__What is expected__
Could you set down every line of the listing below word for word, omitting the pictures from your answer?

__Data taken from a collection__
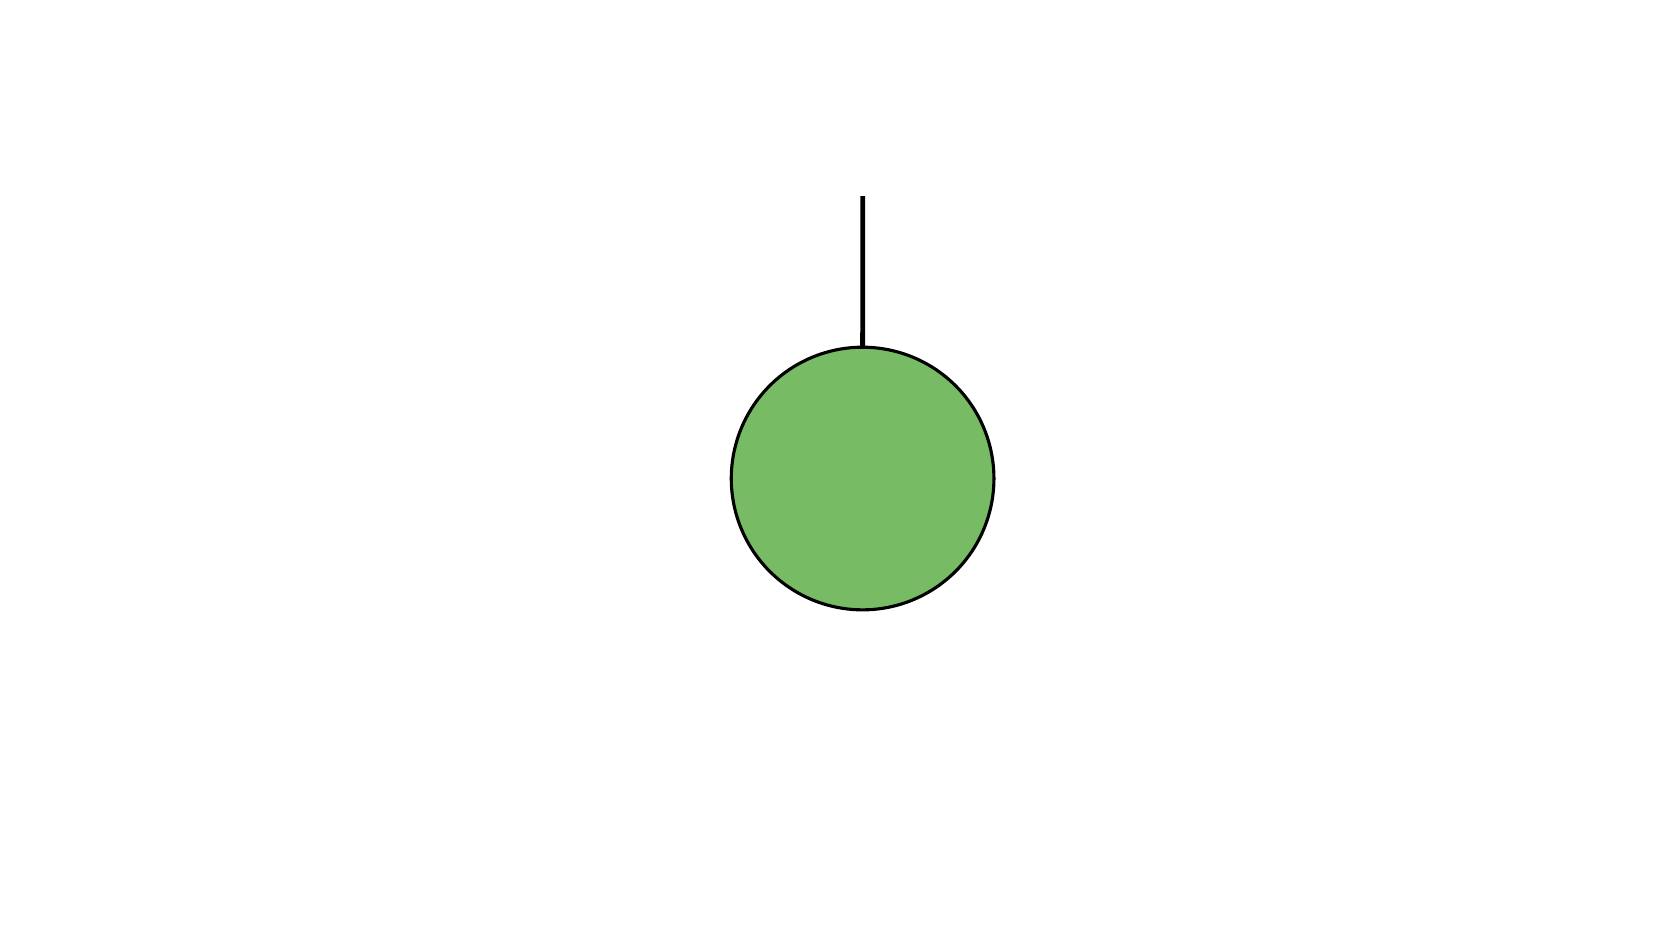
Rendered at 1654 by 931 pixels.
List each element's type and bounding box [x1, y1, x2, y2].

text_box [731, 347, 994, 610]
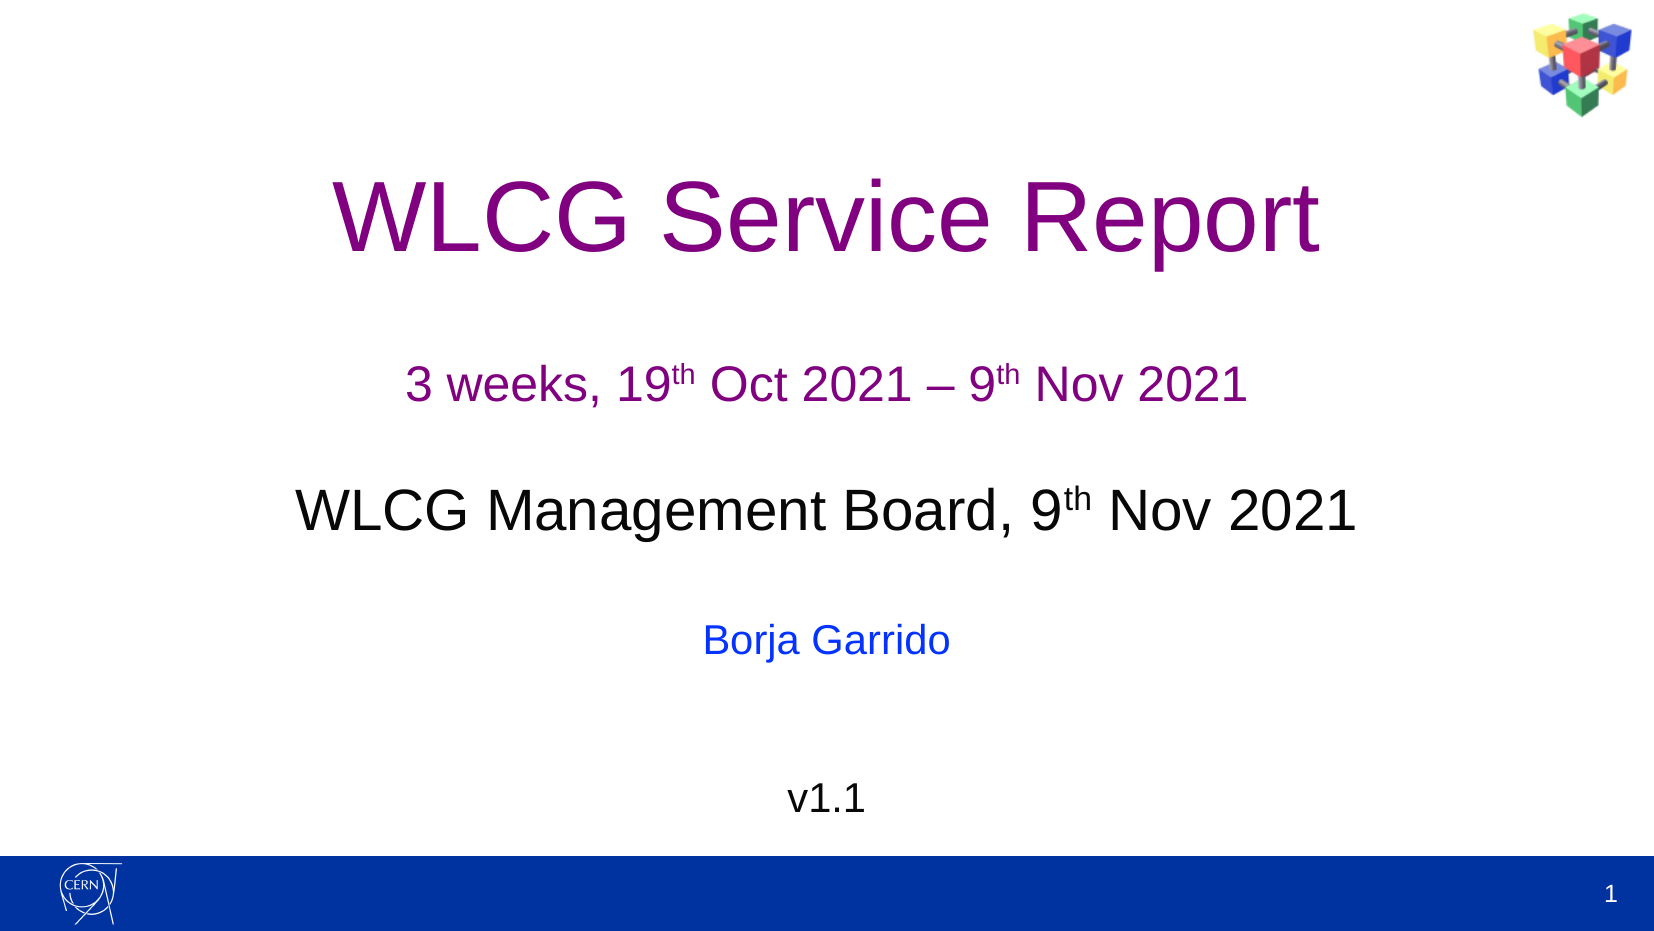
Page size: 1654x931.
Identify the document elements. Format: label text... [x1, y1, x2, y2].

text_box WLCG Service Report 3 weeks, 19th Oct 2021 – 9th Nov 2021 WLCG Management Board, 9th Nov 2021 Borja Garrido v1.1 [193, 153, 1460, 860]
picture [56, 859, 127, 928]
picture [1511, 2, 1654, 129]
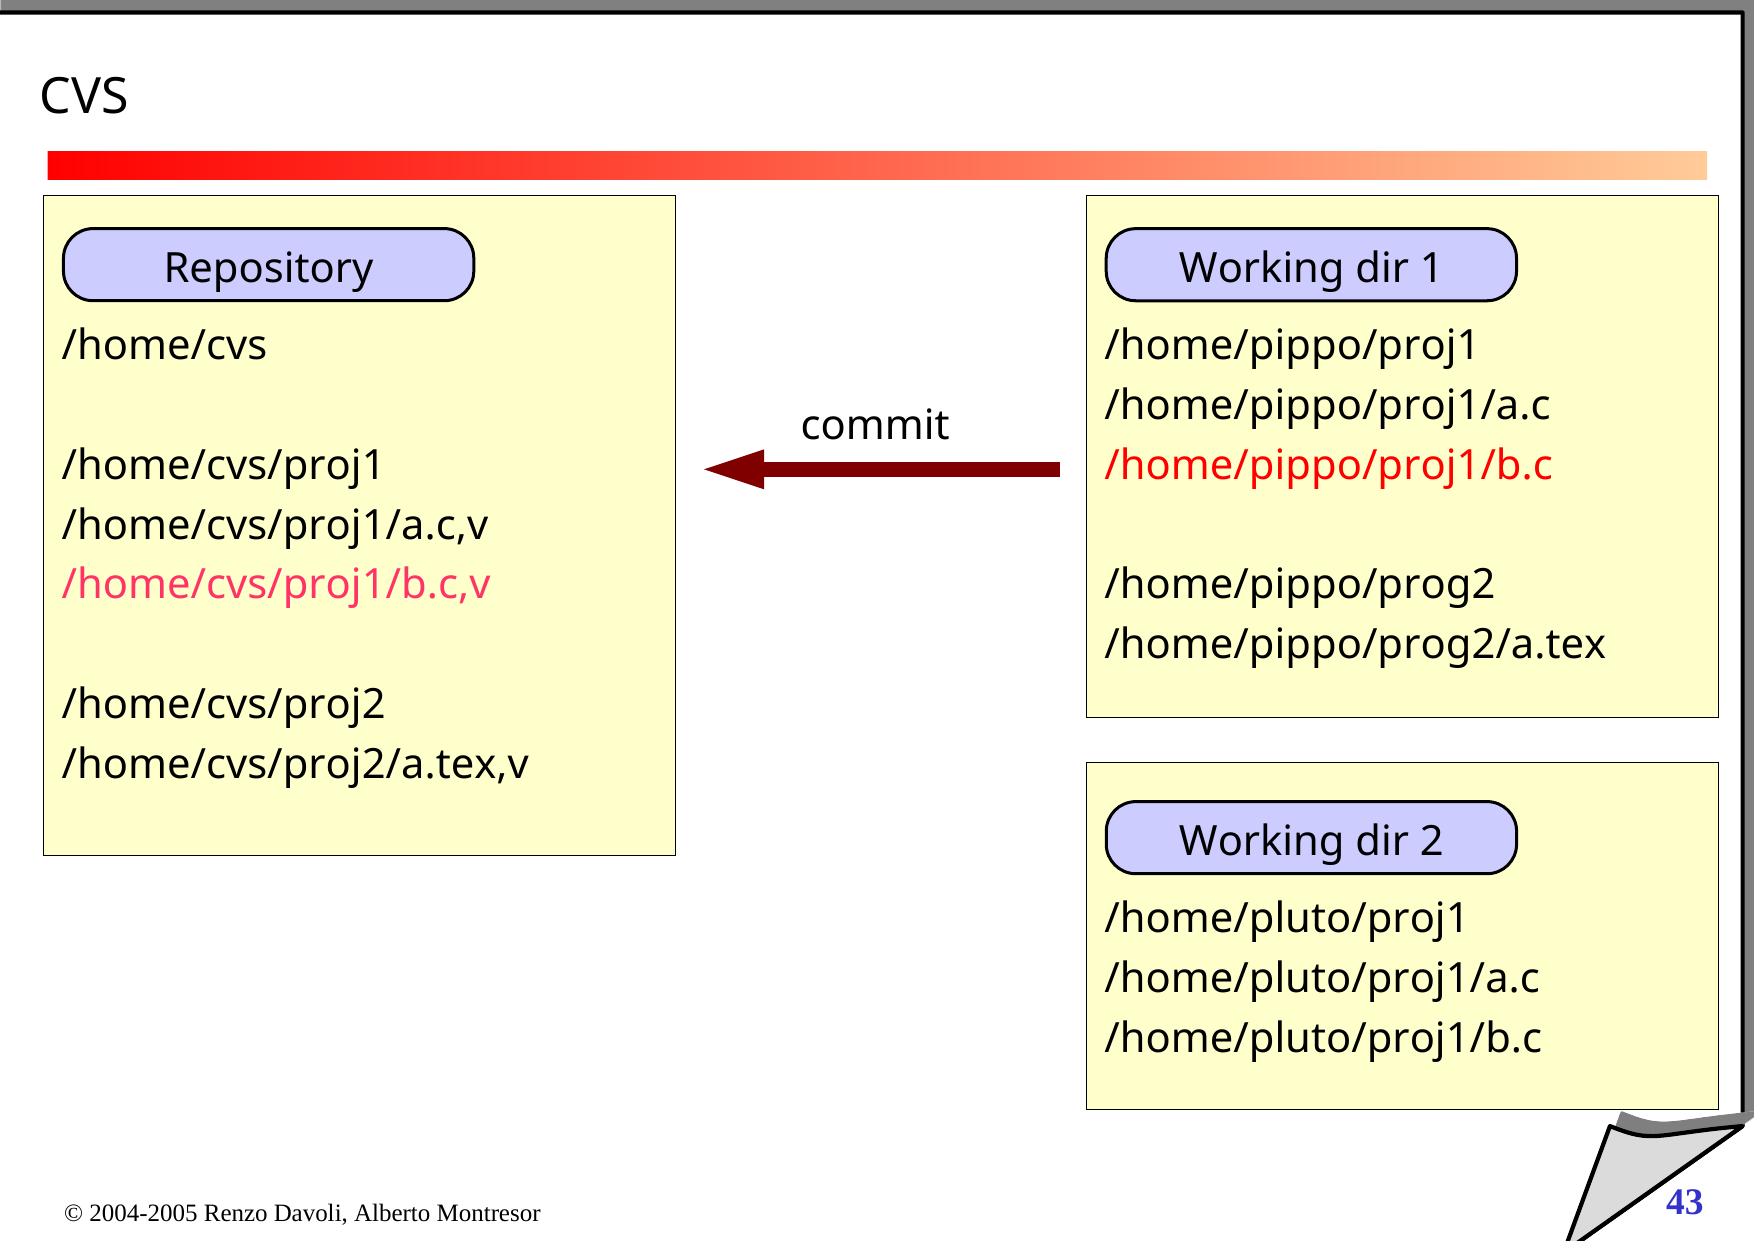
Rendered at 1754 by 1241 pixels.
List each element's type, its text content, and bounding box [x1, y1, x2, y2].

text_box [1086, 762, 1719, 1110]
title CVS [40, 49, 1714, 144]
text_box /home/pluto/proj1 /home/pluto/proj1/a.c /home/pluto/proj1/b.c [1104, 885, 1701, 1153]
text_box [43, 195, 676, 856]
text_box Repository [63, 228, 474, 301]
text_box /home/cvs /home/cvs/proj1 /home/cvs/proj1/a.c,v /home/cvs/proj1/b.c,v /home/cvs/proj2 /home/cvs/proj2/a.tex,v [61, 312, 658, 850]
text_box commit [800, 391, 1041, 457]
text_box [1086, 195, 1719, 718]
text_box Working dir 1 [1106, 228, 1517, 301]
text_box Working dir 2 [1106, 801, 1517, 874]
text_box /home/pippo/proj1 /home/pippo/proj1/a.c /home/pippo/proj1/b.c /home/pippo/prog2 /home/pippo/prog2/a.tex [1104, 312, 1701, 715]
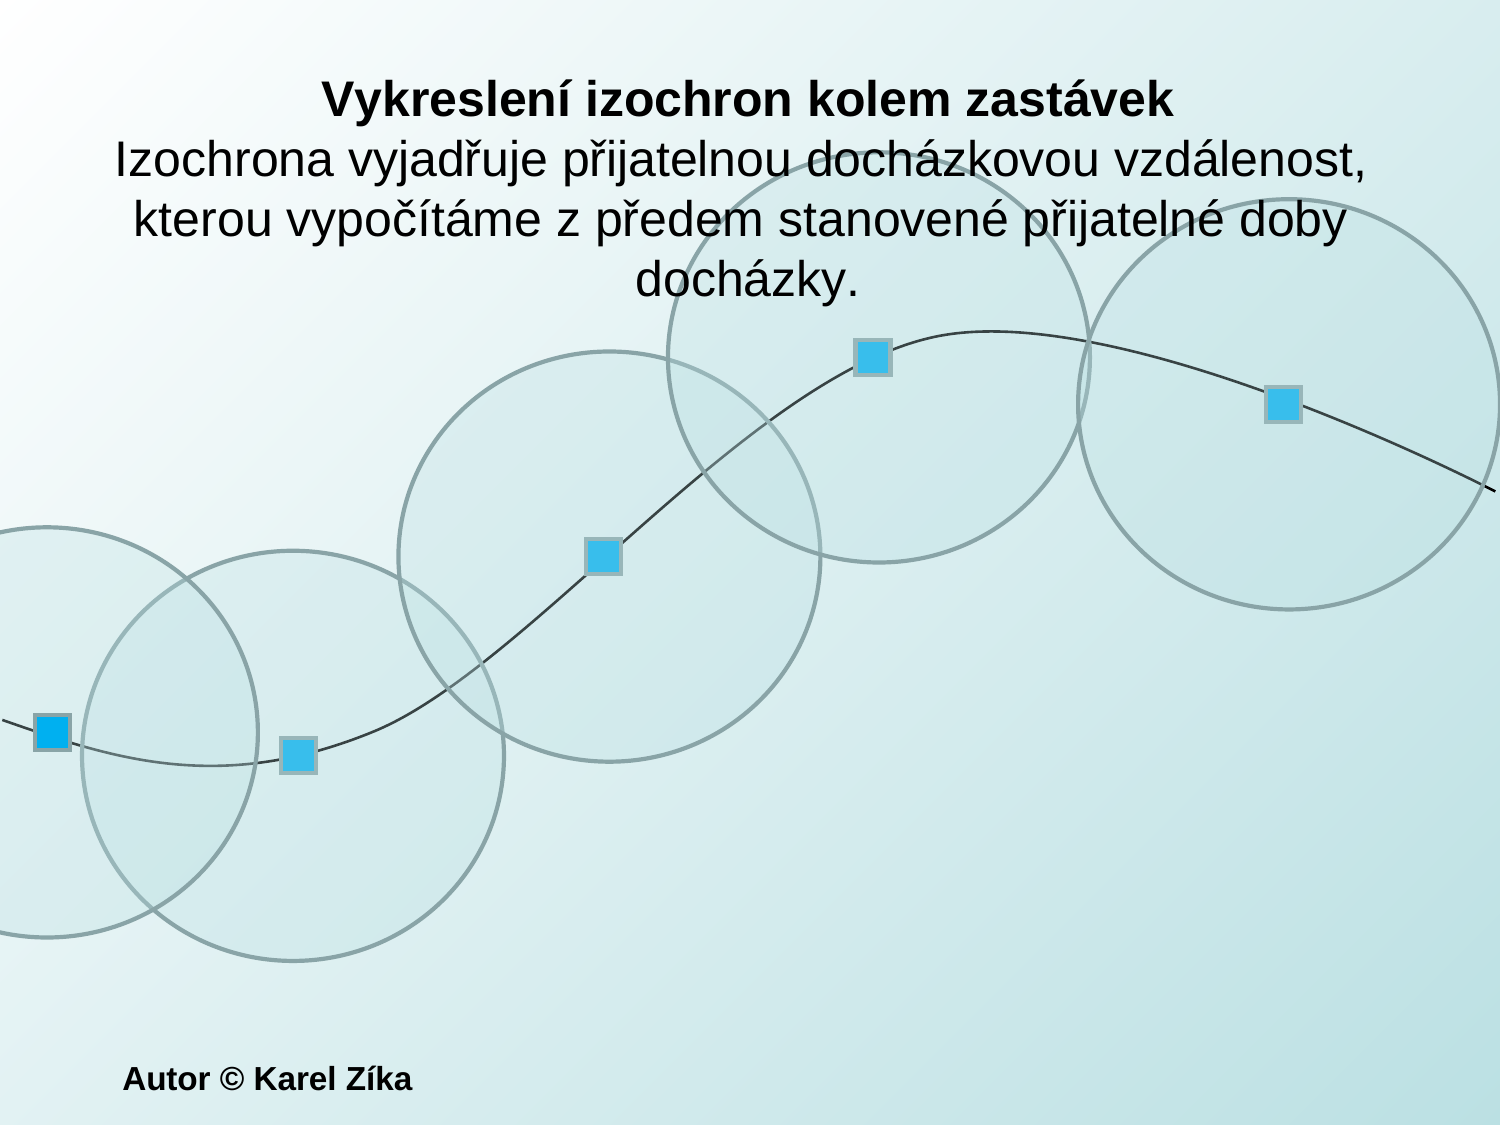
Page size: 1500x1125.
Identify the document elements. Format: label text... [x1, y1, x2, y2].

text_box Vykreslení izochron kolem zastávek Izochrona vyjadřuje přijatelnou docházkovou vzdálenost, kterou vypočítáme z předem stanovené přijatelné doby docházky. [100, 58, 1397, 314]
text_box Autor © Karel Zíka [107, 1049, 428, 1105]
text_box [0, 228, 1500, 961]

__Response to the exercise__
Rendered at 1654 by 931 pixels.
List each element's type and bounding box [x1, y1, x2, y2].

text_box [731, 347, 994, 610]
Page size: 1654x931.
Identify the document elements. Format: label text... [x1, y1, x2, y2].

text_box WLCG Service Report 3 weeks, 19th Oct 2021 – 9th Nov 2021 WLCG Management Board, 9th Nov 2021 Borja Garrido v1.1 [193, 153, 1460, 860]
picture [56, 859, 127, 928]
picture [1511, 2, 1654, 129]
Rendered at 1754 by 1241 pixels.
List each element's type, its text content, and bounding box [x1, y1, x2, y2].

text_box [1086, 762, 1719, 1110]
title CVS [40, 49, 1714, 144]
text_box /home/pluto/proj1 /home/pluto/proj1/a.c /home/pluto/proj1/b.c [1104, 885, 1701, 1153]
text_box [43, 195, 676, 856]
text_box Repository [63, 228, 474, 301]
text_box /home/cvs /home/cvs/proj1 /home/cvs/proj1/a.c,v /home/cvs/proj1/b.c,v /home/cvs/proj2 /home/cvs/proj2/a.tex,v [61, 312, 658, 850]
text_box commit [800, 391, 1041, 457]
text_box [1086, 195, 1719, 718]
text_box Working dir 1 [1106, 228, 1517, 301]
text_box Working dir 2 [1106, 801, 1517, 874]
text_box /home/pippo/proj1 /home/pippo/proj1/a.c /home/pippo/proj1/b.c /home/pippo/prog2 /home/pippo/prog2/a.tex [1104, 312, 1701, 715]
Page size: 1500x1125.
Identify the document elements. Format: label text... [x1, y1, x2, y2].

text_box Vykreslení izochron kolem zastávek Izochrona vyjadřuje přijatelnou docházkovou vzdálenost, kterou vypočítáme z předem stanovené přijatelné doby docházky. [100, 58, 1397, 314]
text_box Autor © Karel Zíka [107, 1049, 428, 1105]
text_box [0, 228, 1500, 961]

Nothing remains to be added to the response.